I have the following:

Worksheet1: where the button and links are from
Worksheet2: where the button kicks off the macro and also links to certain parts of

Problem:

I'm trying to get the macro to only print a range but it prints the entire page. Even if I edit the macro myself I fail to change this. Here is the macro

Sheet("Worksheet2").Select
    Range("A2:F15").Select
    ActiveWindow.SelectedSheets.PrintOut Copies:=1, Collate:=True
    Sheets("Fortnightly Checklist").Select
End Sub

Range ("A2:F15") is the range I want to print. I actually named that range earlier when I created the link to it, but the macro doesn't like it (name of the range is gravel).

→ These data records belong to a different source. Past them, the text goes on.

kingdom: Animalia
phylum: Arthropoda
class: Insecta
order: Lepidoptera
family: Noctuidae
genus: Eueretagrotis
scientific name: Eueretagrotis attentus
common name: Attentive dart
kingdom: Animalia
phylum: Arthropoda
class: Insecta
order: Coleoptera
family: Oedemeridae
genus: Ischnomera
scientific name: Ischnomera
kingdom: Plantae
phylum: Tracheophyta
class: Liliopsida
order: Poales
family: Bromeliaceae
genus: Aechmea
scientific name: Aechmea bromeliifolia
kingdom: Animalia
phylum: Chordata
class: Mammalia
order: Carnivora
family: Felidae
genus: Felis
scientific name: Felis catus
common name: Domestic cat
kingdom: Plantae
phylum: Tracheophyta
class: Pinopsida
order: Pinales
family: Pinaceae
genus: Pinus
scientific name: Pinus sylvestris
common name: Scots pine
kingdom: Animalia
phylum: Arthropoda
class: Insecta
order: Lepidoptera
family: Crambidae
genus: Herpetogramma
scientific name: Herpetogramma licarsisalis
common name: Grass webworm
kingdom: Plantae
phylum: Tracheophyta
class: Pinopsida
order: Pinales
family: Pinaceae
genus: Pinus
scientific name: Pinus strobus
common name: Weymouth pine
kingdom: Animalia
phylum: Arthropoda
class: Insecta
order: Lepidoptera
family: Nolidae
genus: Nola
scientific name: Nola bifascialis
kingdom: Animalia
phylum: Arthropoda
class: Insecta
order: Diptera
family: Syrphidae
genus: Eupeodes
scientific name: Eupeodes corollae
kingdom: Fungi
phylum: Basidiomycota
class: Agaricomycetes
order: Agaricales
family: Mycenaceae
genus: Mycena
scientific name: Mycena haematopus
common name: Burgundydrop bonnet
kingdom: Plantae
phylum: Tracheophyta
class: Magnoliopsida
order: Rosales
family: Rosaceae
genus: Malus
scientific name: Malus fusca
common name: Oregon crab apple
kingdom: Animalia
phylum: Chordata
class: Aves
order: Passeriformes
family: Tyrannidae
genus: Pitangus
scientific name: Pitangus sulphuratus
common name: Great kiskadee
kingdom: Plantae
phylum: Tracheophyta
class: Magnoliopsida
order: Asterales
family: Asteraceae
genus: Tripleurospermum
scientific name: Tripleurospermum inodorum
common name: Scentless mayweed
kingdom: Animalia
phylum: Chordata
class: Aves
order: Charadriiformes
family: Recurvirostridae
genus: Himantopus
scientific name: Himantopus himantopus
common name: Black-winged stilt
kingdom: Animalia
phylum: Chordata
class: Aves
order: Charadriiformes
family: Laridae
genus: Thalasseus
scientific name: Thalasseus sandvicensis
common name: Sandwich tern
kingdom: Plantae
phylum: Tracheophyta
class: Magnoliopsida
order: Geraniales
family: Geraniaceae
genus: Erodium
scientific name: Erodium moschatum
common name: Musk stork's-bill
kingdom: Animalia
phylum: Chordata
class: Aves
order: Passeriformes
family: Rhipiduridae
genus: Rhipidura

Could someone give me an updated macro that would at least allow me to print only selected ranges?

Thanks
Shortnewb

----------


## anilsolipuram

You have to use "set print area"

Sheet("Worksheet2").Select
Range("A2:F15").Select
    ActiveSheet.PageSetup.PrintArea = "A2:F15"
    ActiveWindow.SelectedSheets.PrintOut From:=1, To:=1, Copies:=1, Collate _
        :=True

----------


## shortnewb

That worked.

Thankyou very much anilsolipuram the help was greatly appreciated.

----------


## margaretrose711

What a huge relief - that worked perfectly!!!  Thanks so much!!

----------


## softedges

I would like to exclude certain columns in between ranges to print.
Example print columns A to N, exclude printing columns G,H,K,L.

----------